Advent Thoughts #12

I am studying Abraham this week, and trying to find connections to Christmas!

Abraham was promised a son in impossible circumstances.  So was Mary.  Abraham's problem wasn't fertility, it was fertility in fidelity and according to the parameters God set up.  He could have children (with Hagar and then with Keturah (healthy old man, methinks).  His wife couldn't.  She was the miracle.  Mary had other children (although I know people debate that, but it seems like a silly debate.)  Her fertility during her status as a virgin was the miracle.

In both cases, the son was the offspring of promise, and in both cases "in that son all the nations of the earth shall be blessed."  (The shall is a command, not just a prediction, like "You shall not kill."  Judaism claims Abraham but his offspring are missional.  They do not exist for their own racial identity, but for the world.

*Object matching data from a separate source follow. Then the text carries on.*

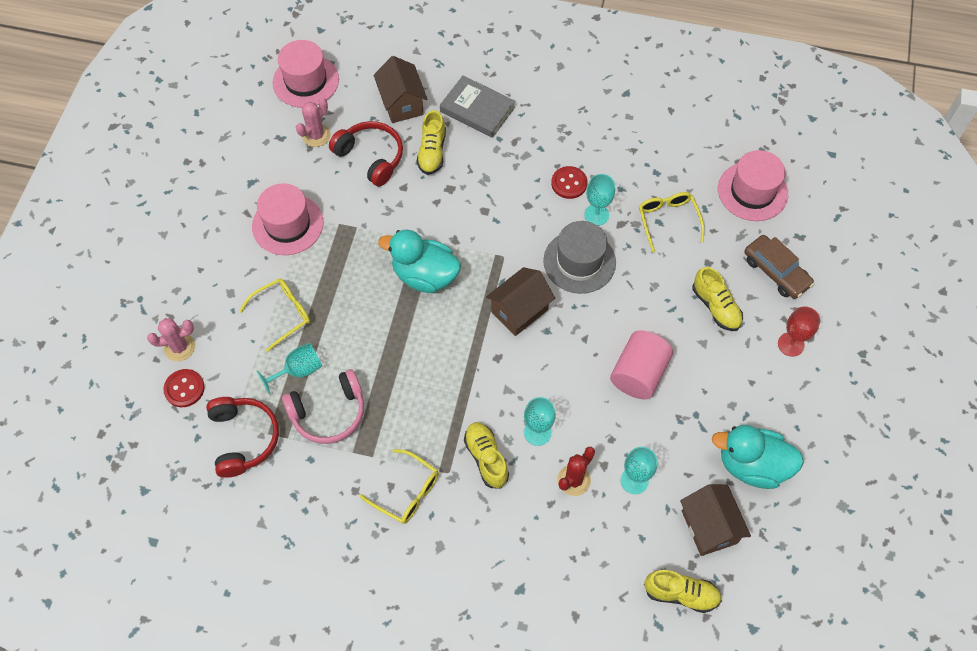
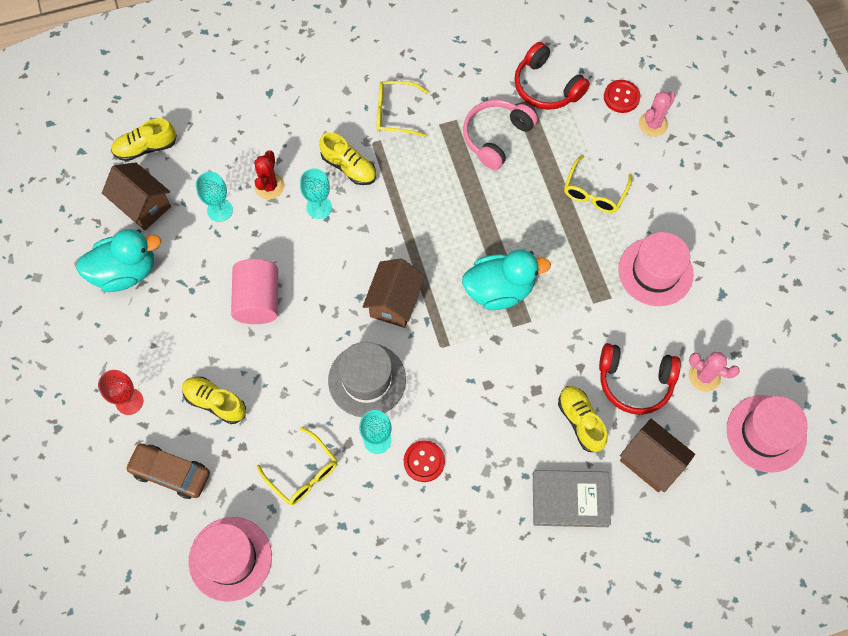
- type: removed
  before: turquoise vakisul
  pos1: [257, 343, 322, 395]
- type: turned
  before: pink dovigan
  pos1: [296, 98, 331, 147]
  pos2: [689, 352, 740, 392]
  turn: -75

Finally, the disturbing part of Abraham is his willingness to sacrifice Isaac.  Hebrews says he believed God would raise him from the dead (Mary got to see that for real).  But at the time pagans killed their children to appease gods, so Abraham doesn't really question it.  He just, sadly, keeps going up that mountain.  The story ends happily, because God will provide a ram for the sacrifice.  This prefigures the cross, the only son of promise sacrificed for us.